Items listed in a dataset
--

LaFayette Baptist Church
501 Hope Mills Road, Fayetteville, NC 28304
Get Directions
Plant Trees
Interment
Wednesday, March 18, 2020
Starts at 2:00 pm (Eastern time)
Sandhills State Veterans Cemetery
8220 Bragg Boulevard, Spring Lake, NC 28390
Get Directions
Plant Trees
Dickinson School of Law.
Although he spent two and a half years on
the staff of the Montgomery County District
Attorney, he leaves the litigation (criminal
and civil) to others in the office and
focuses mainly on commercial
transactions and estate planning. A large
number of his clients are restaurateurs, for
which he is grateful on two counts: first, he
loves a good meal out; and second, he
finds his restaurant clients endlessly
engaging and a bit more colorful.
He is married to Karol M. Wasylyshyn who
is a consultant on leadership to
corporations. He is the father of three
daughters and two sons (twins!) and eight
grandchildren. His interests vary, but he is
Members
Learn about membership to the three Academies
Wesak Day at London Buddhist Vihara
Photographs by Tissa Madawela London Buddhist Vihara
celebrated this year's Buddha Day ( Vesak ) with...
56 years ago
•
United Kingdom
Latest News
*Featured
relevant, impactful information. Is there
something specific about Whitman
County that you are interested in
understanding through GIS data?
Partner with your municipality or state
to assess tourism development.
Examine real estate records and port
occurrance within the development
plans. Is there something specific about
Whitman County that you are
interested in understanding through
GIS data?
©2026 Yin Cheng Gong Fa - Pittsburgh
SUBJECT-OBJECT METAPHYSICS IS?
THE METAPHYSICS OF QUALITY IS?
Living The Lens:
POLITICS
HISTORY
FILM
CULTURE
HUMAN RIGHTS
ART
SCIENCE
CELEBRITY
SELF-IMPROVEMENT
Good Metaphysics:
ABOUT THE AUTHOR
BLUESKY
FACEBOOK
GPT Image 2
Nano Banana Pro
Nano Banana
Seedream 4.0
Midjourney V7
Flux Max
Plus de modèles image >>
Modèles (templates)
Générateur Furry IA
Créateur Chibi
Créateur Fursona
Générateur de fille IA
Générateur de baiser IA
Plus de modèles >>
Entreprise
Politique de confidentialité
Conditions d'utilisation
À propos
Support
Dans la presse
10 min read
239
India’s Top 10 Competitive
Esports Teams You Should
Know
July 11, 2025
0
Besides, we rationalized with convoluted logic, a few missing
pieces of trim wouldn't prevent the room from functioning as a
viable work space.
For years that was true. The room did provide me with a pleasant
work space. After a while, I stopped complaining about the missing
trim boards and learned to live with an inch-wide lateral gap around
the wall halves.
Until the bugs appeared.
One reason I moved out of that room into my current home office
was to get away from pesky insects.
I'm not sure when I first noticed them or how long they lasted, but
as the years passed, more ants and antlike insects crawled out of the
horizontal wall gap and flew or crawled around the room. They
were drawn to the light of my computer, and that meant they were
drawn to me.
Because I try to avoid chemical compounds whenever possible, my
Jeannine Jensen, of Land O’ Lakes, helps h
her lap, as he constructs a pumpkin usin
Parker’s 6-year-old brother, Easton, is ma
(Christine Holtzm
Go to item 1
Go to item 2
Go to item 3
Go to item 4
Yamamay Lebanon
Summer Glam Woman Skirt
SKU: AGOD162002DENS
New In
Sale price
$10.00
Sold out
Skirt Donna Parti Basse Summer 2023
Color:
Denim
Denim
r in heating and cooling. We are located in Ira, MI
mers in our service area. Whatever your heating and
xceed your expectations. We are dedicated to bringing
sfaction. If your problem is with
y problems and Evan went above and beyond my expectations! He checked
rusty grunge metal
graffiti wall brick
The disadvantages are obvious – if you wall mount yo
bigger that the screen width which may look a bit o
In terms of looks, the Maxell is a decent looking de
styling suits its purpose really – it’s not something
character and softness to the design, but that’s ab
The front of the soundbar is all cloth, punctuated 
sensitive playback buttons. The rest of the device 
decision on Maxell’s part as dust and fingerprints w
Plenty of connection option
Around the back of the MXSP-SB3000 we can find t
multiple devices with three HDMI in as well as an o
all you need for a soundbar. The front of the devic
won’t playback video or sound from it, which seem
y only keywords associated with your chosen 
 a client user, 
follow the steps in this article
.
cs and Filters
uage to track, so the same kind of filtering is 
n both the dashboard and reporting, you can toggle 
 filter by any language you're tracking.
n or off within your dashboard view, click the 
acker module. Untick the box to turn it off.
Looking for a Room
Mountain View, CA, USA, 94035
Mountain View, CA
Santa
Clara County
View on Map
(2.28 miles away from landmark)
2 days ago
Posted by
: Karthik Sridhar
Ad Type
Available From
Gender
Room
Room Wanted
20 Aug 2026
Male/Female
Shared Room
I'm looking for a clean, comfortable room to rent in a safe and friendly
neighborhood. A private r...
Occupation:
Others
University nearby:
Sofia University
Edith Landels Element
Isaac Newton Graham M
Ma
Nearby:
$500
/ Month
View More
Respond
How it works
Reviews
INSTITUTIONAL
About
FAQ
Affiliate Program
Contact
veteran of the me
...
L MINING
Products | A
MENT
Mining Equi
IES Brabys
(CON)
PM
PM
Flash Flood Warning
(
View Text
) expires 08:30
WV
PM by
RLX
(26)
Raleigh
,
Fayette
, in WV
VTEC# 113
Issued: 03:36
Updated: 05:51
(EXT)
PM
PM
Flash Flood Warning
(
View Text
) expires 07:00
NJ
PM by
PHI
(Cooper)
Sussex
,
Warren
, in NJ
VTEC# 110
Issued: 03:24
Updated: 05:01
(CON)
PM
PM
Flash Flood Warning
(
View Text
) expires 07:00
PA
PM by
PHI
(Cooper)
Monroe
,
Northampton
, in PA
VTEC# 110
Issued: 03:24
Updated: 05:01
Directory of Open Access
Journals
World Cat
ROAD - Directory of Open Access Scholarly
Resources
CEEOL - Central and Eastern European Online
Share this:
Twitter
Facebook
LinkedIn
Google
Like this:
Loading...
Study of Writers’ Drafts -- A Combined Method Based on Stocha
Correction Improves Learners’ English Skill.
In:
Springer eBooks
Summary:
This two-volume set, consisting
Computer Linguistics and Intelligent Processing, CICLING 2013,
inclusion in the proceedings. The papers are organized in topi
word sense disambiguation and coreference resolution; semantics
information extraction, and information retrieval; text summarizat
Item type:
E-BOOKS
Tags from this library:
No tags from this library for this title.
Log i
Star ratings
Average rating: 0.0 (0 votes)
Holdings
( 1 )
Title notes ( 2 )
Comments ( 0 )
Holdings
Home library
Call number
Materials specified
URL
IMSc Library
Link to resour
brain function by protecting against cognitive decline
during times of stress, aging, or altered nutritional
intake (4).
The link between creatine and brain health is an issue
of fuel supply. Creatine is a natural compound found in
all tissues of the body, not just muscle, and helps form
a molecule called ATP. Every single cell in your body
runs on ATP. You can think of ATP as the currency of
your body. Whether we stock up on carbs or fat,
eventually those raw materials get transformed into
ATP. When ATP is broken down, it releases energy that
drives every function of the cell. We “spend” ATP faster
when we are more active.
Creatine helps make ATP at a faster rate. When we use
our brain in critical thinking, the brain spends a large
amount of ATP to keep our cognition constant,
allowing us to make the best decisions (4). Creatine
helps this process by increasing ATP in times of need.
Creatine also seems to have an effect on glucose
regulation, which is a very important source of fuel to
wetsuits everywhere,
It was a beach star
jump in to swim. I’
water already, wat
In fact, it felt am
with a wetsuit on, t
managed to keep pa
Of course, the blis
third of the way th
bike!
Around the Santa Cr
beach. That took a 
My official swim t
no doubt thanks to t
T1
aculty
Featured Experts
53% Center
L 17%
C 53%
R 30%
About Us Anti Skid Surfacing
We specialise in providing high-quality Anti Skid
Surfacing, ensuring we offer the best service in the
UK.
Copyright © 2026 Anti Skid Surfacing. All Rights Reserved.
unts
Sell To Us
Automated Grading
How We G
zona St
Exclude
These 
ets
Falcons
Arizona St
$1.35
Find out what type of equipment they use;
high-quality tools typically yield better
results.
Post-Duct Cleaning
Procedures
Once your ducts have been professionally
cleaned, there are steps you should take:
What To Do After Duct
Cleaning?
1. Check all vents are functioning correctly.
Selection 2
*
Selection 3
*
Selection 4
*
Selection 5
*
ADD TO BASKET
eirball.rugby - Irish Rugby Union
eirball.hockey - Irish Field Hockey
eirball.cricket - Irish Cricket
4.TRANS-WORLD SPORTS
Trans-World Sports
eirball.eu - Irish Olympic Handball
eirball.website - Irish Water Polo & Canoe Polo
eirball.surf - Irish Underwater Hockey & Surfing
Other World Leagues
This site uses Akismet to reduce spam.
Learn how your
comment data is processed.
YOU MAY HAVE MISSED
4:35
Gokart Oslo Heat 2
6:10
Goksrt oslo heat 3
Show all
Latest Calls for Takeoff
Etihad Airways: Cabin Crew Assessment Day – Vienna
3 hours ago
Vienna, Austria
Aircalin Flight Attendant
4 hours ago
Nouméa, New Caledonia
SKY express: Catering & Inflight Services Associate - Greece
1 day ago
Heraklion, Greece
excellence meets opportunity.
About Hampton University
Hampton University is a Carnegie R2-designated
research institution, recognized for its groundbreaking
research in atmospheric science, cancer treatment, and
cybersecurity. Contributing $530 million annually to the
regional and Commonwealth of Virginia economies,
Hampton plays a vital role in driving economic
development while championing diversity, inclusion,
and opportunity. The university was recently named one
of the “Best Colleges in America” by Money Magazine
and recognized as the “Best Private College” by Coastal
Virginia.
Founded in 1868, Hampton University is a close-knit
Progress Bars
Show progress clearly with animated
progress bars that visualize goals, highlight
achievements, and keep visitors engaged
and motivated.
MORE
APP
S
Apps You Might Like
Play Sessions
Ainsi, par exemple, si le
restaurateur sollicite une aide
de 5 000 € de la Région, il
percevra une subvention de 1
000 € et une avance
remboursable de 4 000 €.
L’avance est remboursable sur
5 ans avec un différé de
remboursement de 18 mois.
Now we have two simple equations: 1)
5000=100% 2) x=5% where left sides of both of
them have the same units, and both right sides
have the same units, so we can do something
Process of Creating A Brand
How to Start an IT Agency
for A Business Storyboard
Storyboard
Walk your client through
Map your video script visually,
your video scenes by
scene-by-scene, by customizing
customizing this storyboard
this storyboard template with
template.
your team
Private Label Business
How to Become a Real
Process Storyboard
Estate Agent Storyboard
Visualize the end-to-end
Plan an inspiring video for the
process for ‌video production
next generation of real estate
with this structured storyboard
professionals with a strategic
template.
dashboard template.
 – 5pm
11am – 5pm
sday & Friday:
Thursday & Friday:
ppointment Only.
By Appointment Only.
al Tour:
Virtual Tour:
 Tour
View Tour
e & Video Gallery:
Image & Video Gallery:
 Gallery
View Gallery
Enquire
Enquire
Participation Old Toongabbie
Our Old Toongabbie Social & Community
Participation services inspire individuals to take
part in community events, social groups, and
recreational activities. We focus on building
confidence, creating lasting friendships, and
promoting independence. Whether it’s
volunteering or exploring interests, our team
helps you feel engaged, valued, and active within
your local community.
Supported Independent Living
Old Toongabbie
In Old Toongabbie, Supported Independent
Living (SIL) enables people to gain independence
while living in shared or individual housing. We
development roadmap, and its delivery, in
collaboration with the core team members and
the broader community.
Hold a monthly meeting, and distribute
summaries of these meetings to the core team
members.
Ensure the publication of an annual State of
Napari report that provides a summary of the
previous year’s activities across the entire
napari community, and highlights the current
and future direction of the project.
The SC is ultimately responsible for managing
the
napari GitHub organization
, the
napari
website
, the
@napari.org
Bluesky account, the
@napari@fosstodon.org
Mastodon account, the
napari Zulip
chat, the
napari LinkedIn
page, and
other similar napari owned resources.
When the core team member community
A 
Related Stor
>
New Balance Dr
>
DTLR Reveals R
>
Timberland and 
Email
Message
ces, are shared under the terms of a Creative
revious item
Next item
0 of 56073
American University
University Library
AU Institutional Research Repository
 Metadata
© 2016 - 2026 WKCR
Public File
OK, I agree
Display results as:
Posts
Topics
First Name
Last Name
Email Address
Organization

--

■ **What to do**:
Could you please retype the lines from the start of the data through the line with "Besides, we rationalized", both included, and nothing else?

■ **Answer to the exercise**:
LaFayette Baptist Church
501 Hope Mills Road, Fayetteville, NC 28304
Get Directions
Plant Trees
Interment
Wednesday, March 18, 2020
Starts at 2:00 pm (Eastern time)
Sandhills State Veterans Cemetery
8220 Bragg Boulevard, Spring Lake, NC 28390
Get Directions
Plant Trees
Dickinson School of Law.
Although he spent two and a half years on
the staff of the Montgomery County District
Attorney, he leaves the litigation (criminal
and civil) to others in the office and
focuses mainly on commercial
transactions and estate planning. A large
number of his clients are restaurateurs, for
which he is grateful on two counts: first, he
loves a good meal out; and second, he
finds his restaurant clients endlessly
engaging and a bit more colorful.
He is married to Karol M. Wasylyshyn who
is a consultant on leadership to
corporations. He is the father of three
daughters and two sons (twins!) and eight
grandchildren. His interests vary, but he is
Members
Learn about membership to the three Academies
Wesak Day at London Buddhist Vihara
Photographs by Tissa Madawela London Buddhist Vihara
celebrated this year's Buddha Day ( Vesak ) with...
56 years ago
•
United Kingdom
Latest News
*Featured
relevant, impactful information. Is there
something specific about Whitman
County that you are interested in
understanding through GIS data?
Partner with your municipality or state
to assess tourism development.
Examine real estate records and port
occurrance within the development
plans. Is there something specific about
Whitman County that you are
interested in understanding through
GIS data?
©2026 Yin Cheng Gong Fa - Pittsburgh
SUBJECT-OBJECT METAPHYSICS IS?
THE METAPHYSICS OF QUALITY IS?
Living The Lens:
POLITICS
HISTORY
FILM
CULTURE
HUMAN RIGHTS
ART
SCIENCE
CELEBRITY
SELF-IMPROVEMENT
Good Metaphysics:
ABOUT THE AUTHOR
BLUESKY
FACEBOOK
GPT Image 2
Nano Banana Pro
Nano Banana
Seedream 4.0
Midjourney V7
Flux Max
Plus de modèles image >>
Modèles (templates)
Générateur Furry IA
Créateur Chibi
Créateur Fursona
Générateur de fille IA
Générateur de baiser IA
Plus de modèles >>
Entreprise
Politique de confidentialité
Conditions d'utilisation
À propos
Support
Dans la presse
10 min read
239
India’s Top 10 Competitive
Esports Teams You Should
Know
July 11, 2025
0
Besides, we rationalized with convoluted logic, a few missing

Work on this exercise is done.